Ce que par ailleurs le dos­sier de cette nou­velle édition four­nit de plus rela­ti­ve­ment à la pré­cé­dente ne com­pense pas tou­jours ce qui s’est perdu dans le trans­fert : outre bien entendu une biblio­gra­phie secondaire remise à jour quoiqu’iné­vi­ta­ble­ment très sélec­tive, on y gagne la liste com­plète des per­son­na­ges du roman, un glos­saire aux indé­nia­bles ver­tus péda­go­gi­ques, un utile index des noms pro­pres, une bien pra­ti­que « Table et concor­dance des let­tres » et sur­tout la pré­cieuse Table ana­ly­ti­que de l’édition pos­thume de 1758, qui témoi­gne tant du sérieux de l’entre­prise éditoriale d’alors que de la piété filiale de son maî­tre d’œuvre, Jean-Baptiste de Secondat.
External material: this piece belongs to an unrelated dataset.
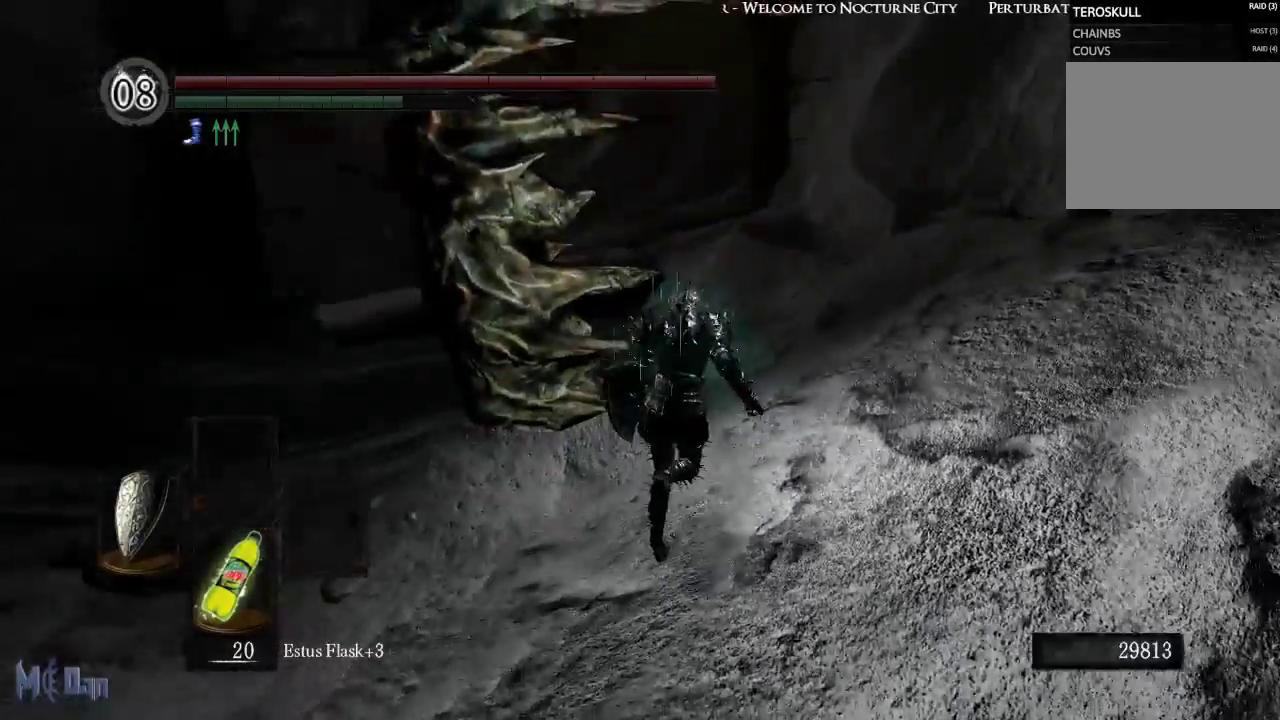
{"buttons": ["B"], "left_stick": "up", "right_stick": "left", "events": []}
Disparaissent en revan­che une petite sélec­tion de juge­ments sur l’œuvre qui n’étaient pas sans inté­rêt, et sur­tout une copieuse bor­dée de let­tres non insé­rées et de frag­ments pui­sés dans les Cahiers de cor­rec­tions, dans le recueil des Pensées ou le numéro du Fantasque pré­cité ; autant de maté­riaux qui lais­saient entre­voir le chan­tier jamais abso­lu­ment sta­bi­lisé des Lettres per­sa­nes. À mon sens, la plus dom­ma­gea­ble de ces per­tes est celle de la Suite de l’his­toire des Troglodytes, expres­sé­ment glo­sée par Montesquieu lui-même : « J’avais pensé de conti­nuer l’his­toire des Troglodytes, et voilà quelle était mon idée ». Or cette idée est en elle-même pas­sion­nante, et auto­rise ce me sem­ble une lec­ture plus acé­rée du célè­bre épisode : suite à la posi­tion du pro­blème (let­tre 10, la ques­tion du bon­heur), une pre­mière let­tre consa­crée à l’anar­chie délé­tère, les deux sui­van­tes à l’hypo­thèse d’une anar­chie heu­reuse, la cin­quième aux per­tur­ba­tions inhé­ren­tes à l’intro­duc­tion d’un ordre poli­ti­que et la der­nière à cel­les résul­tant pré­vi­si­ble­ment du bas­cu­le­ment dans l’économie. Ce parti prix, inat­ta­qua­ble au plan phi­lo­lo­gi­que mais mal­heu­reux à celui de l’her­mé­neu­ti­que, n’enlève rien on l’aura com­pris aux mul­ti­ples avan­ta­ges de cette nou­velle édition des Lettres per­sa­nes.